Why & how do we split our data set before model building?
We split the data set because using the same dataset for both training and testing may instigate miscalculations, thus increases the chances of inaccurate predictions. The train_test_split function allows us to break a dataset with ease while pursuing an ideal model. We also need to ensure that that model should not be overfitting or underfitting.
How do we split the data set into subsets of training & testing in python?
?from sklearn.model_selection import train_test_split sklearn.model_selection.train_test_split(*arrays, **options)
*arrays sequence of indexable with same length / shape[0] -> allowed inputs are lists, NumPy arrays, SciPy-sparse matrices or pandas data frames.
test_size: float or int, default=None -> If float, should be between 0.0 and 1.0 and represent the proportion of the dataset to include in the test split. If int, represents the absolute number of test samples. If None, the value is set to the complement of the train size. If train size is also None, it will be set to 0.25.

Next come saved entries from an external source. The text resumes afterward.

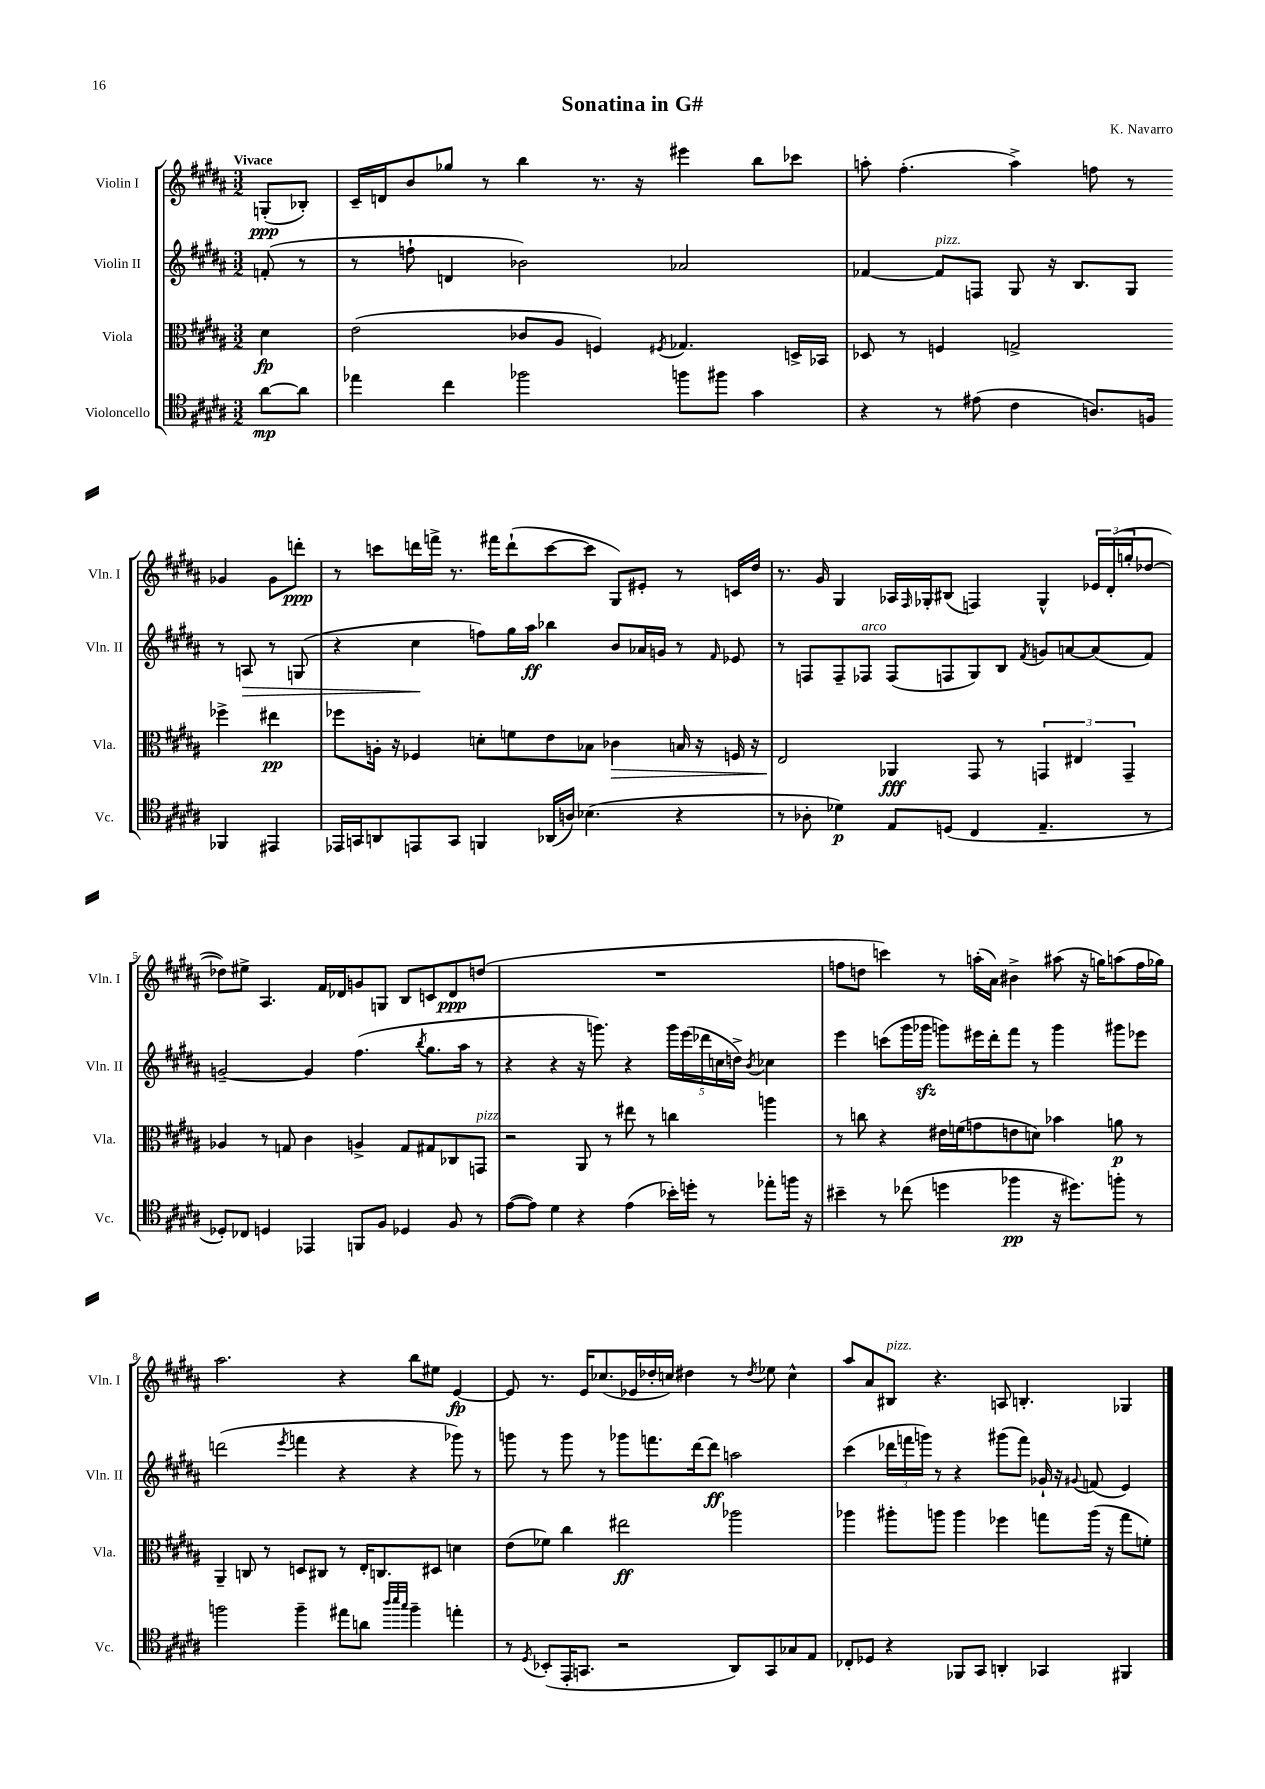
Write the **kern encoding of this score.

**kern	**kern	**kern	**kern
*staff4	*staff3	*staff2	*staff1
*clefC4	*clefC3	*clefG2	*clefG2
*k[f#c#g#d#a#]	*k[f#c#g#d#a#]	*k[f#c#g#d#a#]	*k[f#c#g#d#a#]
*M3/2	*M3/2	*M3/2	*M3/2
[8a#\L	4d#\	(8f'/	(8G'/L
8a#\]J	.	8r	8B-'/J)
=	=	=	=
4ee-\	(2e\	8r	16c#~/LL
.	.	.	16d/J
.	.	8ff`\	8b/
4cc#\	.	4d/	8gg-/J
.	.	.	8r
2ff-\	8c-/L	2b-\)	4bb\
.	8A#/J	.	.
.	4F/)	.	8.r
.	.	.	16r
.	8qF#/	.	.
8ff\L	4.G-/	2a-/	4eee#\
8ff#\J	.	.	.
4g#\	.	.	8bb\L
.	16D^/LL	.	8ccc-\J
.	16BB-/JJ	.	.
=	=	=	=
4r	8D-/	[4f-/	8aa'\
.	8r	.	(4.ff#'\
8r	4F/	8f-/]L	.
(8e#\	.	8F/J	.
4c#\	2G^/	8G#/	4aa^\)
.	.	16r	.
.	.	8.B/L	.
8.A/L)	.	.	8ff\
.	.	8G#/J	8r
16F/Jk	.	.	.
4FF-/	4ff-^\	8r	4g-/
.	.	8A/	.
4EE#/	4ee#\	8r	8g-\L
.	.	(8G/	8ddd'\J
=	=	=	=
16EE-/LL	8ff-\L	4r	8r
16GG/J	.	.	.
8AA/	16A'\Jk	.	8ccc\L
.	16r	.	.
8EE/	4F-/	4cc#\	16ddd\L
.	.	.	16fff^\JJ
8GG/J	.	.	8.r
4FF/	8d'\L	8ff\L)	.
.	.	.	16fff#\LK
.	8f\	16gg#\L	(8ddd`\
.	.	16aa#\JJ	.
(16AA-/LL	8e\	4bb-\	[8ccc\
16A/JJ)	.	.	.
(4.B-\	8B-\J	.	8ccc\]J
.	4c-\	8b/L	8G#/L)
.	.	16a-/L	8e#'/J
.	.	16g/JJ	.
4r	16B/	8r	8r
.	16r	.	.
.	.	16qqf#/	.
.	16F/	8e-/	16c/LL
.	16r	.	16dd#/JJ
=	=	=	=
8r	2E/	8r	8.r
8A-'\	.	8F/L	.
.	.	.	16g#/
4d-\)	.	8F~/	4G#/
.	.	8F-/J	.
8E/L	4AA-/	(8F-/L	16A-/LL
.	.	.	16qqF#/
.	.	.	16G-'/J
(8D/J	.	8F/	(8B#/J
4C#/	8GG#/	8G#/)	4F/)
.	8r	8B/J	.
.	.	8qf#/	.
4.E~/	6GG/	8g/L	4G-^^/
.	.	[8a/	.
.	6E#/	.	.
.	.	(8a/]	24e-/LL
.	.	.	(24d#'/
.	6GG~/	.	24gg'/J
8r	.	8f#/J)	[8dd-/J
=	=	=	=
8D-'/L)	4A-/	[2g~/	8dd-\]L)
8C-/J	.	.	8ee#^\J
4D/	8r	.	4.A#/
.	8G/	.	.
4EE-/	4c#\	4g/]	.
.	.	.	16f#/LL
.	.	.	16d-/J
8FF/L	4A^/	(4.ff#\	8g/
8F#/J	.	.	8G/J
4D-/	8G/L	.	8B/L
.	.	8qbb/	.
.	8G#/	8.gg#\L	8c/
8F#/	8C-/	.	8d-/
.	.	16aa#\Jk	.
8r	8GG/J	8r	(8dd/J
=	=	=	=
([8e\L	2r	4r	1.r
8e\]J)	.	.	.
4d#\	.	4r	.
4r	8AA#/	16r	.
.	.	8.ggg\)	.
.	8r	.	.
(4e\	8ee#\	4r	.
.	8r	.	.
16b-'\LL)	4cc\	20ggg\LL	.
.	.	(20eee\	.
16dd'\JJ	.	.	.
.	.	20ddd-\	.
8r	.	.	.
.	.	20cc\	.
.	.	20dd^\JJ)	.
.	.	8qb/	.
8ee-'\L	4aa\	4cc-\	.
16ff\Jk	.	.	.
16r	.	.	.
=	=	=	=
4b#~\	8r	4eee\	8ff\L
.	8cc\	.	8dd\J
8r	4r	(8ccc\L	4ccc\)
(8cc-\	.	16ggg#\L	.
.	.	16ggg-\JJ	.
4dd\	16e#\LL	8ggg\L)	8r
.	(16f\J	.	.
.	8g\	16eee#\L	(16aa'\LL
.	.	16ddd#'\J	16a#\JJ)
4ff-\	8e\	8fff#\J	4b#^\
.	8d\J)	8r	.
16r	4b-\	4ggg\	(8aa#\
8.dd#\L)	.	.	.
.	.	.	16r
.	.	.	16gg\LK)
8ff'\J	8a\	8ggg#\L	(8aa\
8r	8r	8eee-\J	16ff\L
.	.	.	16gg-\JJ)
=	=	=	=
2ff\	4AA#~/	(2ddd\	2.aa#\
.	8C/	.	.
.	8r	.	.
.	.	8qeee/	.
4ff~\	8D/L	4fff\	.
.	8C#/J	.	.
8ee#\L	8r	4r	4r
8a\J	16E'/LK	.	.
.	8.C/	.	.
32qqaa#/LLL	.	.	.
32qqbb/	.	.	.
32qqgg#/JJJ	.	.	.
4ff~\	.	4r	8bb\L
.	8D#/J	.	8ee#\J
4ee'\	4d\	8ggg-\)	[4e/
.	.	8r	.
=	=	=	=
8r	(8e\L	8ggg\	8e/]
8qD#/	.	.	.
(8BB-'/L	8f-\J)	8r	8.r
16EE'/K	4cc#\	8ggg\	.
8.GG/J	.	.	16e/LK
.	.	8r	(8.cc-/
2r	2ee#\	8ggg-\L	.
.	.	.	16e-/L
.	.	8.fff\	16dd-'/
.	.	.	16cc/JJ)
.	.	.	4dd#\
.	.	[16ddd#\k	.
.	.	8ddd#\]J	.
8AA#/L)	2aa-\	2aa\	8r
.	.	.	8qdd#/
8GG/	.	.	8ee-\
8G-/	.	.	4cc^^\
8E/J	.	.	.
=	=	=	=
8C-'/L	4aa-\	(4ccc#\	8aa#/L
8D-/J	.	.	8a#/
4r	8aa#'\L	24ddd-\LL	8B#/J
.	.	24fff\	.
.	.	24ggg\JJ)	.
.	8aa\J	8r	4.r
8FF-/L	4aa\	4r	.
8GG#/J	.	.	.
4AA'/	4ff-\	(8ggg#\L	8A/
.	.	8fff\J)	4.B'/
4GG-/	8gg\L	16g-`/	.
.	.	16r	.
.	.	8qqg#/	.
.	(16aa\Jk	(8f/	.
.	16r	.	.
4FF#/	8gg\L	4e/)	4G-/
.	8f'\J)	.	.
==	==	==	==
*-	*-	*-	*-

train_size: float or int, default=None -> If float, should be between 0.0 and 1.0 and represent the proportion of the dataset to include in the train split. If int, represents the absolute number of train samples. If None, the value is automatically set to the complement of the test size.
random_state: int or RandomState instance, default=None -> Controls the shuffling applied to the data before applying the split. Pass an int** for reproducible output across multiple function calls.
What is random state??
Random State exposes a number of methods for generating random numbers drawn from a variety of probability distributions. In addition to the distribution-specific arguments, each method takes a keyword argument size that defaults to None. If size is None, then a single value is generated and returned.
**an int -> use a new random number generator seeded by the given integer. Using an int will produce the same results across different calls. However, it may be worthwhile checking that your results are stable across a number of different distinct random seeds. Popular integer random seeds are 0 and 42.** Why "42" ??**
The number "42" was apparently chosen as a tribute to the "Hitch-hiker's Guide" books by Douglas Adams, as it was supposedly the answer to the great question of "Life, the universe, and everything" as calculated by a computer (named "Deep Thought") created specifically to solve it.
Shuffle: bool, default=True -> Whether or not to shuffle the data before splitting. If shuffle=False, then stratify must be None. shuffle: if True then it shuffles the data before splitting
Stratify: array-like, default=None -> if not None, data is split in a stratified fashion, using this as the class labels.
But why stratify?? Some classification problems do not have a balanced number of examples for each class label. As such, it is desirable to split the dataset into train and test sets in a way that preserves the same proportions of examples in each class as observed in the original dataset. This is the reason we need a stratified train-test split.